(Stored data entries)
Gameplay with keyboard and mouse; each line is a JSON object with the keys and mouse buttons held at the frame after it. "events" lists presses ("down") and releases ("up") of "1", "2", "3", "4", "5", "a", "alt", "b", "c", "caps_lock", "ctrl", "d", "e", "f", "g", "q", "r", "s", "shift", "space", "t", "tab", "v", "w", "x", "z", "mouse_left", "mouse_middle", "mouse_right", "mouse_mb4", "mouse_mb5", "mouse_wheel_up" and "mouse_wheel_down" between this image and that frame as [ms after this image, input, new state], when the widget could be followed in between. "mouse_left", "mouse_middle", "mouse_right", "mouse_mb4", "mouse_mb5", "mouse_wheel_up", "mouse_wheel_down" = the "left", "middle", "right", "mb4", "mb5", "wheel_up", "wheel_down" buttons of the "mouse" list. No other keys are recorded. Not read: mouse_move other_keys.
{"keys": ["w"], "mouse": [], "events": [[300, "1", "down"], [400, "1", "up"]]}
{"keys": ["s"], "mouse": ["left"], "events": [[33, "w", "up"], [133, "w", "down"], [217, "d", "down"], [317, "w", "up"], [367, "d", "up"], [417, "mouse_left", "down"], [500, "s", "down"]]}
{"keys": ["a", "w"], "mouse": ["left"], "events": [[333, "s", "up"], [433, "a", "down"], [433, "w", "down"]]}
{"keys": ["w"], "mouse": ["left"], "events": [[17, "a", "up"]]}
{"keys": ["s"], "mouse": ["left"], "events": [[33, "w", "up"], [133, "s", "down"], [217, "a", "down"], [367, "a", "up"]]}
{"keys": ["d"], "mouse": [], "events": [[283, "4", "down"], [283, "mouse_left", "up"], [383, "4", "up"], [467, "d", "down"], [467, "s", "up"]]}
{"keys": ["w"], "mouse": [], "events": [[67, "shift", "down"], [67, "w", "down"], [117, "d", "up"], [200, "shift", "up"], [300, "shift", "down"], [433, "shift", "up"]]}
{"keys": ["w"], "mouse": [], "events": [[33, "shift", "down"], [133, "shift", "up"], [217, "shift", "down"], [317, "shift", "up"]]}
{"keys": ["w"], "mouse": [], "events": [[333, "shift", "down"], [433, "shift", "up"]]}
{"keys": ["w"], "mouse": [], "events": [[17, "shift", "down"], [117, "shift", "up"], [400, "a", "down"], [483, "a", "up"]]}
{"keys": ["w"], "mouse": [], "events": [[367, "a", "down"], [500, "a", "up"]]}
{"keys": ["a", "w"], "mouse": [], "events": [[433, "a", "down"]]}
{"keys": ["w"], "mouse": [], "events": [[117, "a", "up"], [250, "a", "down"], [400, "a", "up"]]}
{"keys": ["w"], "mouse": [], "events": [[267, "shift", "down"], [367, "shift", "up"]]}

**Aim of the exercise**
Could you give the records above again, exactly and in full?

**Written solution**
Gameplay with keyboard and mouse; each line is a JSON object with the keys and mouse buttons held at the frame after it. "events" lists presses ("down") and releases ("up") of "1", "2", "3", "4", "5", "a", "alt", "b", "c", "caps_lock", "ctrl", "d", "e", "f", "g", "q", "r", "s", "shift", "space", "t", "tab", "v", "w", "x", "z", "mouse_left", "mouse_middle", "mouse_right", "mouse_mb4", "mouse_mb5", "mouse_wheel_up" and "mouse_wheel_down" between this image and that frame as [ms after this image, input, new state], when the widget could be followed in between. "mouse_left", "mouse_middle", "mouse_right", "mouse_mb4", "mouse_mb5", "mouse_wheel_up", "mouse_wheel_down" = the "left", "middle", "right", "mb4", "mb5", "wheel_up", "wheel_down" buttons of the "mouse" list. No other keys are recorded. Not read: mouse_move other_keys.
{"keys": ["w"], "mouse": [], "events": [[300, "1", "down"], [400, "1", "up"]]}
{"keys": ["s"], "mouse": ["left"], "events": [[33, "w", "up"], [133, "w", "down"], [217, "d", "down"], [317, "w", "up"], [367, "d", "up"], [417, "mouse_left", "down"], [500, "s", "down"]]}
{"keys": ["a", "w"], "mouse": ["left"], "events": [[333, "s", "up"], [433, "a", "down"], [433, "w", "down"]]}
{"keys": ["w"], "mouse": ["left"], "events": [[17, "a", "up"]]}
{"keys": ["s"], "mouse": ["left"], "events": [[33, "w", "up"], [133, "s", "down"], [217, "a", "down"], [367, "a", "up"]]}
{"keys": ["d"], "mouse": [], "events": [[283, "4", "down"], [283, "mouse_left", "up"], [383, "4", "up"], [467, "d", "down"], [467, "s", "up"]]}
{"keys": ["w"], "mouse": [], "events": [[67, "shift", "down"], [67, "w", "down"], [117, "d", "up"], [200, "shift", "up"], [300, "shift", "down"], [433, "shift", "up"]]}
{"keys": ["w"], "mouse": [], "events": [[33, "shift", "down"], [133, "shift", "up"], [217, "shift", "down"], [317, "shift", "up"]]}
{"keys": ["w"], "mouse": [], "events": [[333, "shift", "down"], [433, "shift", "up"]]}
{"keys": ["w"], "mouse": [], "events": [[17, "shift", "down"], [117, "shift", "up"], [400, "a", "down"], [483, "a", "up"]]}
{"keys": ["w"], "mouse": [], "events": [[367, "a", "down"], [500, "a", "up"]]}
{"keys": ["a", "w"], "mouse": [], "events": [[433, "a", "down"]]}
{"keys": ["w"], "mouse": [], "events": [[117, "a", "up"], [250, "a", "down"], [400, "a", "up"]]}
{"keys": ["w"], "mouse": [], "events": [[267, "shift", "down"], [367, "shift", "up"]]}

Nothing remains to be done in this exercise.